Un vaccino mirato per il singolo paziente è una sfida enorme.
“Le difficoltà sono dovute all’intrinseca natura eterogenea dei tumori che fa sì che anche in una singola massa tumorale le cellule abbiano un patrimonio genetico e molecolare vario che si modifica nel tempo, generando quindi sottospecie nuove, che potremmo definire varianti, che potrebbero diventare così diverse da essere resistenti al vaccino. Un fenomeno che abbiamo già osservato in corso della somministrazione delle attuali terapie anticancro: all’inizio il tumore si riduce, fino al punto da scomparire; poi sviluppa una resistenza per la comparsa di cellule che non sono più sensibili al farmaco in questione, la malattia progredisce o si ripresenta imponendo una nuova linea di trattamento. Gli studi futuri permetteranno di verificare se questo fenomeno sarà presente e si cercherà di prendere le misure necessarie. È probabile che i nuovi vaccini anticancro diventeranno una nuova arma in più nella nostra lotta contro i tumori, da utilizzare in sequenza o in combinazione con le altre terapie che ora usiamo, ossia la chirurgia, la radioterapia e i diversi farmaci antitumorali. Molto sappiamo e molto impareremo nel corso dei vari studi e progetti in corso e futuri, ma certamente si tratta di una linea di ricerca che produrrà evidenze, conoscenze e nuovi approcci preventivi e terapeutici”.

Con i vaccini anti Covid, gli Stati si stanno confrontando sul dilemma degli elevati costi da sostenere. C’è da aspettarsi una sfida economica ancora più gravosa per vaccini così mirati?
I costi della ricerca, ora ben finanziata alla luce dei risultati ottenuti contro il Covid 19 e poi dei vaccini, sono e saranno molto alti. Non tanto il costo individuale del medicinale finale (da poche decine a qualche centinaia di euro), ma quello complessivo per ogni singolo Stato in quanto i vaccini preventivi e/o terapeutici dovrebbero essere somministrati a centinaia di migliaia se non milioni di cittadini e pazienti. In Italia ci sono milioni di persone a rischio di tumore a causa delle non corrette abitudini di vita come il fumo e circa 370mila nuovi casi all’anno”.

La prospettiva di avere vaccini che intervengano in diversi quadri patologici gravi può indurre le persone a seguire uno stile di vita senza particolari precauzioni salutari?
“Si tratta di un dilemma che potrebbe diventare una opportunità: la maggior parte dei tumori, soprattutto i più frequenti come quelli al polmone, è legata al nostro stile di vita e a cattive abitudini (sedentarietà, fumo, alcol, sovrappeso, ecc.).
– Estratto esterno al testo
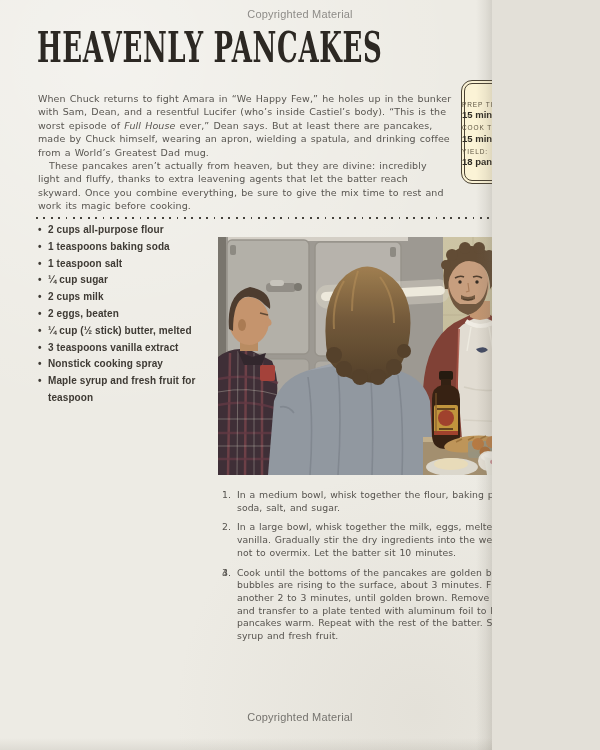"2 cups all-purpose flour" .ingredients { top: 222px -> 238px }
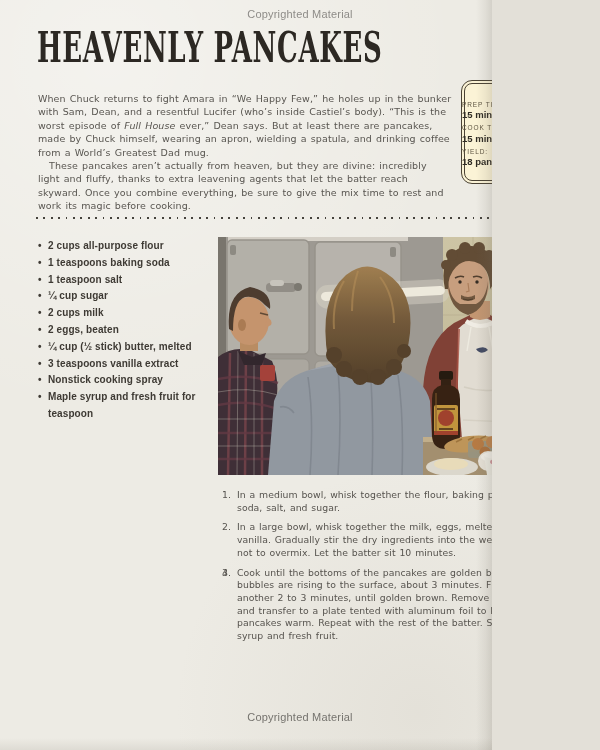"Maple syrup and fresh fruit" li { text: Maple syrup and fresh fruit for teaspoon -> Serve syrup and fresh fruit for serving }
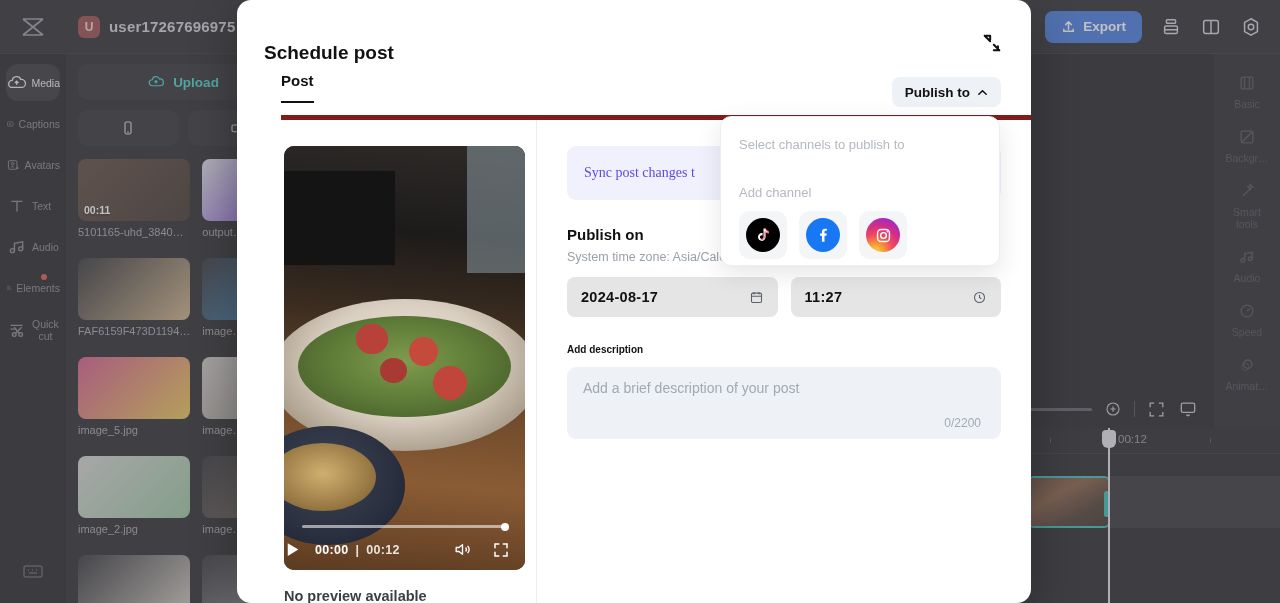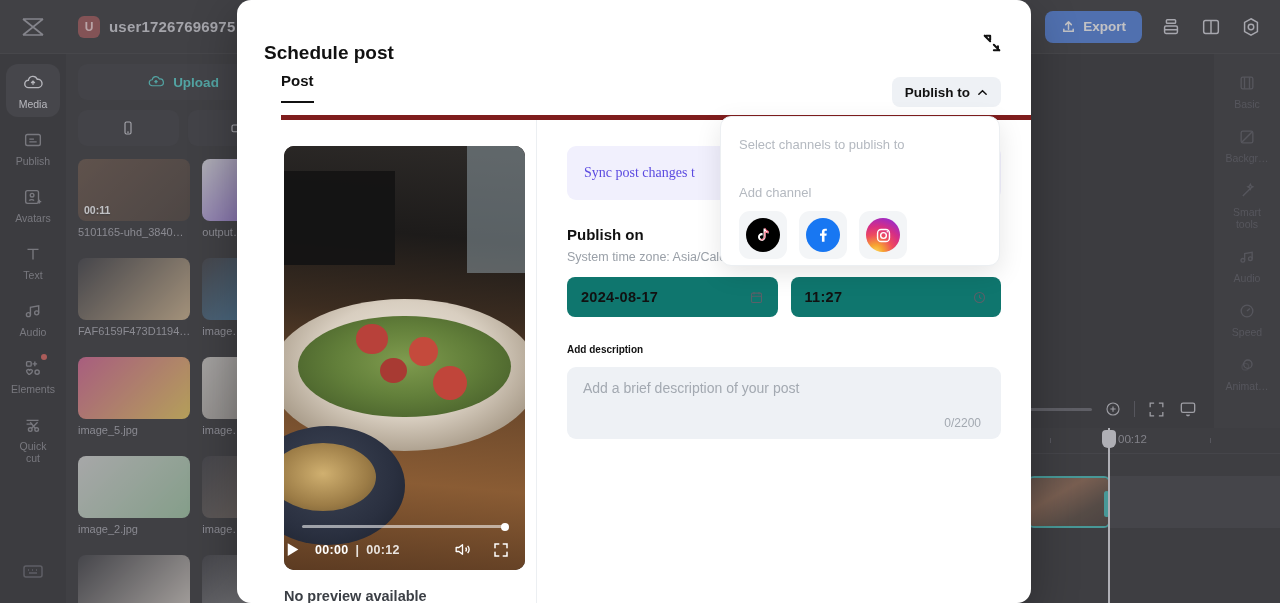"Media" .rail-item { flex-direction: column -> row }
La disponibilità di un vaccino preventivo potrebbe ridurre l’attenzione alla correzione di questi fattori che sono la causa o la concausa della malattia. Questo aspetto apre però un dibattito sull’eticità di allocare importanti risorse dei nostri sistemi sanitari a una malattia che si potrebbe prevenire con approcci meno costosi e più naturali, evitando per esempio il consumo di tabacco”.

Come si affronta questo dilemma?
“In realtà il dibattito è già in corso. Torno all’esempio del fumo che causa ogni giorno circa 200 morti in Italia per il suo effetto cancerogenico e sul sistema circolatorio (rispettivamente seconda e prima causa di morte in Italia). Sta partendo in Italia un programma di screening e di diagnosi precoce del tumore al polmone, il Progetto RISP, finanziato dal ministero della salute e coordinato dall’Istituto dei Tumori di Milano di Milano, un progetto che prevede l’esecuzione di una tac periodica a persone a rischio di sviluppare il tumore, cioè fumatori; accanto alla tac si offrirà un programma di disassuefazione, anche attraverso l’utilizzo di farmaci specifici. Possiamo quindi pensare che programmi di vaccinazione contro i tumori potranno essere accoppiati a campagne di prevenzione primaria offerte con la vaccinazione preventiva”.